> _Document passage_
==========

Tenant shall be entitled to operate the generator for testing and regular
maintenance only upon notice to Landlord and at times reasonably approved by
Landlord. Tenant shall submit the specifications for design, operation,
installation and maintenance of the backup generator for Landlord's consent,
which consent shall not be unreasonably withheld or delayed and may be
conditioned on Tenant complying with such reasonable requirements imposed by
Landlord, based on the advice of Landlord's structural and mechanical engineers,
so that the Project's systems and equipment are not adversely affected. In
addition, Tenant shall ensure that the backup generator does not result in any
Hazardous Materials being introduced to the Project, and Section 28(a) will
apply to Tenant's use of the backup generator. Further, Tenant shall be
responsible for ensuring that the backup generator does not interfere with the
use of the Project by other tenants. In the event another tenant of the Project
or of a neighboring project complains of problems caused by the generator,
Tenant shall take whatever steps are reasonably necessary to remedy the problem
complained of, including removal of the backup generator if another solution is
not available. Tenant shall ensure that the design and installation of the
backup generator is performed in a manner so as to minimize or eliminate any
noise or vibration cause by such generator. The vent for the generator must be
higher than the roof line of the Project. Any repairs and maintenance of such
generator shall be the sole responsibility of Tenant and Landlord makes no
representation or warranty with respect to such generator. Tenant shall, at
Tenant's sole cost and expense, remove such generator upon the expiration or
earlier termination of the Lease Term and repair all damage to the Project
resulting from such removal. Such generator shall be deemed to be a part of the
Premises for purposes of Article 14 of this Lease.

==========

> _Records supplied_
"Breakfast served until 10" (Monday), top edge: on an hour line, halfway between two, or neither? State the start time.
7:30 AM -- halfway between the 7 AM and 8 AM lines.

==========

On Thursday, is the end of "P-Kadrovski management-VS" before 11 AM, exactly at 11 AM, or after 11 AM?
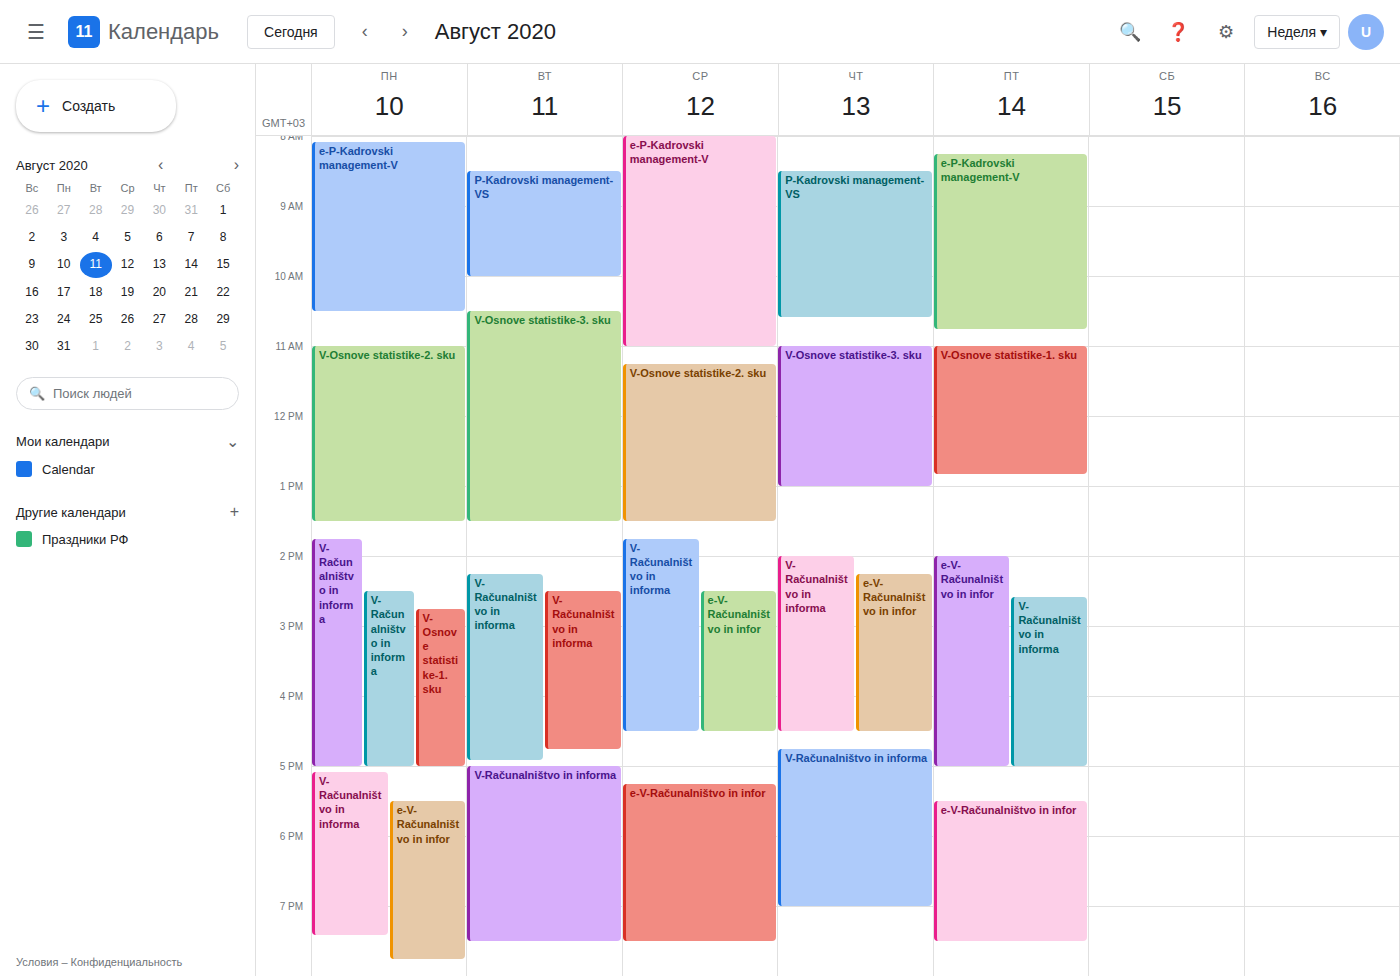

==========

> _Goal_
Copy out the lease passage on the tenant's backup generator in full, word for word, with nothing left out or changed.

> _Solution_
Tenant shall be entitled to operate the generator for testing and regular
maintenance only upon notice to Landlord and at times reasonably approved by
Landlord. Tenant shall submit the specifications for design, operation,
installation and maintenance of the backup generator for Landlord's consent,
which consent shall not be unreasonably withheld or delayed and may be
conditioned on Tenant complying with such reasonable requirements imposed by
Landlord, based on the advice of Landlord's structural and mechanical engineers,
so that the Project's systems and equipment are not adversely affected. In
addition, Tenant shall ensure that the backup generator does not result in any
Hazardous Materials being introduced to the Project, and Section 28(a) will
apply to Tenant's use of the backup generator. Further, Tenant shall be
responsible for ensuring that the backup generator does not interfere with the
use of the Project by other tenants. In the event another tenant of the Project
or of a neighboring project complains of problems caused by the generator,
Tenant shall take whatever steps are reasonably necessary to remedy the problem
complained of, including removal of the backup generator if another solution is
not available. Tenant shall ensure that the design and installation of the
backup generator is performed in a manner so as to minimize or eliminate any
noise or vibration cause by such generator. The vent for the generator must be
higher than the roof line of the Project. Any repairs and maintenance of such
generator shall be the sole responsibility of Tenant and Landlord makes no
representation or warranty with respect to such generator. Tenant shall, at
Tenant's sole cost and expense, remove such generator upon the expiration or
earlier termination of the Lease Term and repair all damage to the Project
resulting from such removal. Such generator shall be deemed to be a part of the
Premises for purposes of Article 14 of this Lease.